Pionnière, professeure Gharbi est la première femme à enseigner la psychologie à l’université de la Zitouna, et poussée par la volonté de « moderniser et rationaliser l’enseignement religieux », elle réussit à introduire l’enseignement de la philosophie, de l’anthropologie, des droits de l’homme, des langues étrangères, dont l’hébreu ainsi que l’enseignement du dialogue entre les religions. « Des matières qui font réfléchir et douter, précise la professeure, notre objectif étant que la Zitouna forme un citoyen moderne et non un intégriste ». En d’autres termes, elle est pour l’ouverture et le développement de l’esprit critique.
Dans une logique d’émancipation prônée par rapport aux premières interprétations du coran devenues elles aussi sacrées et donc par définition intouchables, Iqbal Gharbi a fait part de son intention de procéder à une « lecture féminine » de l’Islam afin de parvenir à réconcilier cette religion longtemps figée à cause de l’interprétation qui en a été faite, avec les valeurs universelles. C’était lors d’une interview accordée en 2007 à Magharebia, site d’actualité s’exprimant dans les trois langues, arabe, français et anglais.
Elle considère que « L’Islam féminin », ou encore l’Islam des femmes, équivaut à une lecture féminine des Saintes Ecritures. Le plus important selon elle est de concilier l’Islam avec les valeurs globales, telle l’égalité des sexes et de développer les lectures des versets du coran à travers une compréhension féminine moderne et progressiste.

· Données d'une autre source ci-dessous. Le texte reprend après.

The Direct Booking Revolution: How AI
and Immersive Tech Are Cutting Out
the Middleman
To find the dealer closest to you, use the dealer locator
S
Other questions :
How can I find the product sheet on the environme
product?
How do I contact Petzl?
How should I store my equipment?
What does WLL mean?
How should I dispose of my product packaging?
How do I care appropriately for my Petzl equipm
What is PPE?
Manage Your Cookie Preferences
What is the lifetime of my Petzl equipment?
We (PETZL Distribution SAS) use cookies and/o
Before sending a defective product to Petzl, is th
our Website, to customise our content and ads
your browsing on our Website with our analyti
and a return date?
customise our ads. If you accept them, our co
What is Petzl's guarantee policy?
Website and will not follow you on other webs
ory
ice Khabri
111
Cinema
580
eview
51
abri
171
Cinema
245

Dans cette même logique, professeure Gharbi défend l’idée lancée et mise en pratique par Amina Wadud devenue la première femme Imam d’une congrégation mixte en Afrique du Sud en 1995, puis aux Etats Unis. Selon sa vision : « les textes ne sont pas clairs à ce sujet. Lorsque nous nous souvenons que le Prophète Mohamed affirmait que les femmes étaient les sœurs des hommes, et que Dieu avait créé les êtres humains à partir d’une seule âme, et que la dignité humaine ne peut être divisée, lorsque nous nous souvenons de toutes ces valeurs, pourquoi n’acceptons-nous pas les femmes Imams ? Pourquoi approuvons-nous l’exclusion des femmes de la sphère sacrée ? ». L’islam est donc multiple à travers des facettes liées à l’environnement économique, politique et culturel, et unique en termes d’adoration et de dimensions spirituelles. Elle prend à témoin Ali Ibn Abi Taleb le cousin et gendre du prophète qui a dit que le Coran est capable d’offrir des aspects multiples.

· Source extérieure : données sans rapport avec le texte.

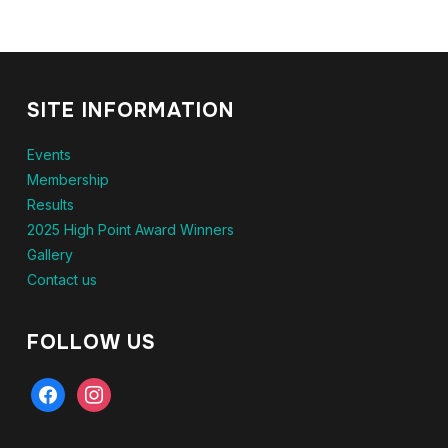
SITE INFORMATION
Events
Membership
Results
2025 High Point Award Winners
Gallery
Contact us
FOLLOW US
facebook
instagram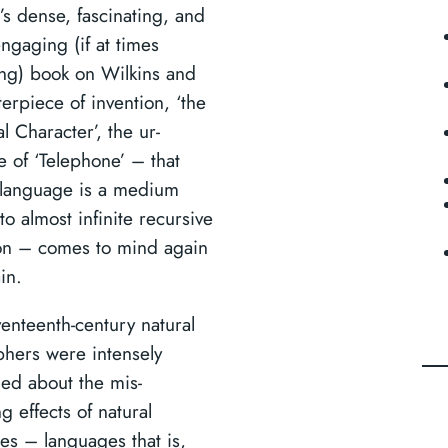
’s dense, fascinating, and
engaging (if at times
ting) book on Wilkins and
erpiece of invention, ‘the
l Character’, the ur-
 of ‘Telephone’ – that
language is a medium
to almost infinite recursive
ion – comes to mind again
in.
venteenth-century natural
phers were intensely
ed about the mis-
g effects of natural
es – languages that is,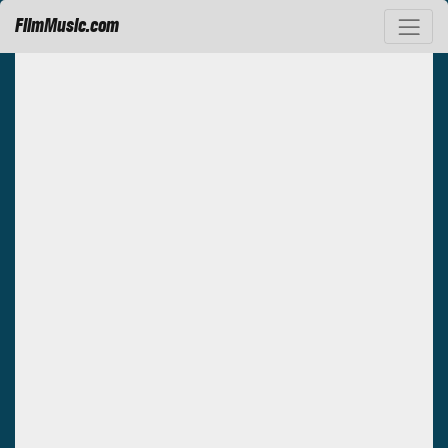
FilmMusic.com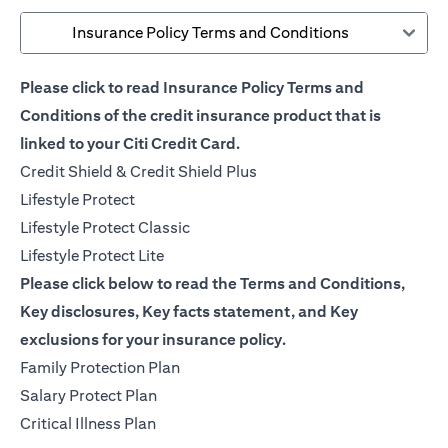
Insurance Policy Terms and Conditions
Please click to read Insurance Policy Terms and
Conditions of the credit insurance product that is
linked to your Citi Credit Card.
opens in a new tab
Credit Shield & Credit Shield Plus
opens in a new tab
Lifestyle Protect
opens in a new tab
Lifestyle Protect Classic
opens in a new tab
Lifestyle Protect Lite
Please click below to read the Terms and Conditions,
Key disclosures, Key facts statement, and Key
exclusions for your insurance policy.
opens in a new tab
Family Protection Plan
opens in a new tab
Salary Protect Plan
opens in a new tab
Critical Illness Plan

Professeure Gharbi se positionne comme une fervente défenseure d’un Islam moderne en phase avec son temps et totalement en porte à faux avec l’Islam rétrograde et misogyne tel que propagé par les prédicateurs wahhabites des chaînes satellitaires arabes lancées à coup de pétrodollars. « Dans leur discours, ces derniers prônent, entre autres, le port du voile, qui n’est en réalité qu’une mauvaise réponse à de vraies questions d’identité, de justice sociale et de religiosité privée. Les femmes doivent s’affranchir de cette influence » tranche Iqbal Gharbi dans une interview parue sur le site jeune afrique.com en décembre 2010.

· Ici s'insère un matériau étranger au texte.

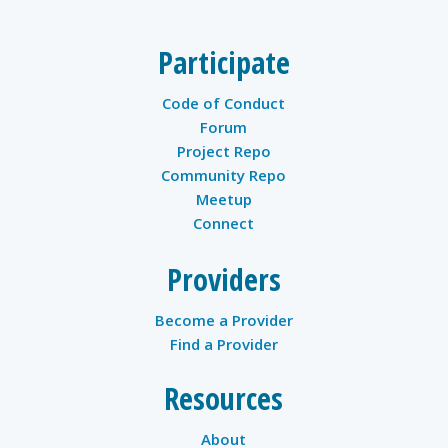
Participate
Code of Conduct
Forum
Project Repo
Community Repo
Meetup
Connect
Providers
Become a Provider
Find a Provider
Resources
About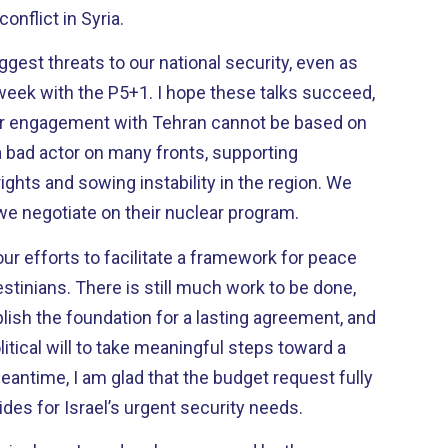
conflict in Syria.
gest threats to our national security, even as
+1. I hope these talks succeed,
our engagement with Tehran cannot be based on
ghts and sowing instability in the region. We
we negotiate on their nuclear program.
our efforts to facilitate a framework for peace
ch work to be done,
blish the foundation for a lasting agreement, and
olitical will to take meaningful steps toward a
ides for Israel’s urgent security needs.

Elle qui enseigne dans une institution religieuse en ne portant pas de voile constate encore à ce sujet que de plus en plus de tunisiennes portent le voile alors qu’elles n’y sont pas obligées. Cette évolution, explique-t-elle, représente le fruit d’une trajectoire personnelle, et qu’il y a derrière inévitablement l’interprétation rétrograde de la charia. Elle considère parallèlement que le code du statut personnel tunisien représente un effort d’interprétation issu d’une lecture progressiste des textes coraniques et qu’il n’est en rien une rupture vis-à-vis des règles de l’Islam.
On comprend maintenant pourquoi les porte-drapeaux de cet Islam wahhabite en train de se propager en Tunisie comme un feu dans la forêt combattent avec acharnement la nomination d’une femme qui prône et ne s’en cache pas de telles visions modernistes de l’Islam.